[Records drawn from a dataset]
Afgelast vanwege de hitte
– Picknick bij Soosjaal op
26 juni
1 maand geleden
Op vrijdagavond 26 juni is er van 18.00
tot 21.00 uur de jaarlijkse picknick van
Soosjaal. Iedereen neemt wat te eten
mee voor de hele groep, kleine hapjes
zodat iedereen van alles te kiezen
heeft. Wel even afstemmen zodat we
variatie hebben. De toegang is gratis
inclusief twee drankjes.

» **Problem description**
For this exercise, gather every line of the data that contains the word "Soosjaal".

» **Written answer**
– Picknick bij Soosjaal op
Soosjaal. Iedereen neemt wat te eten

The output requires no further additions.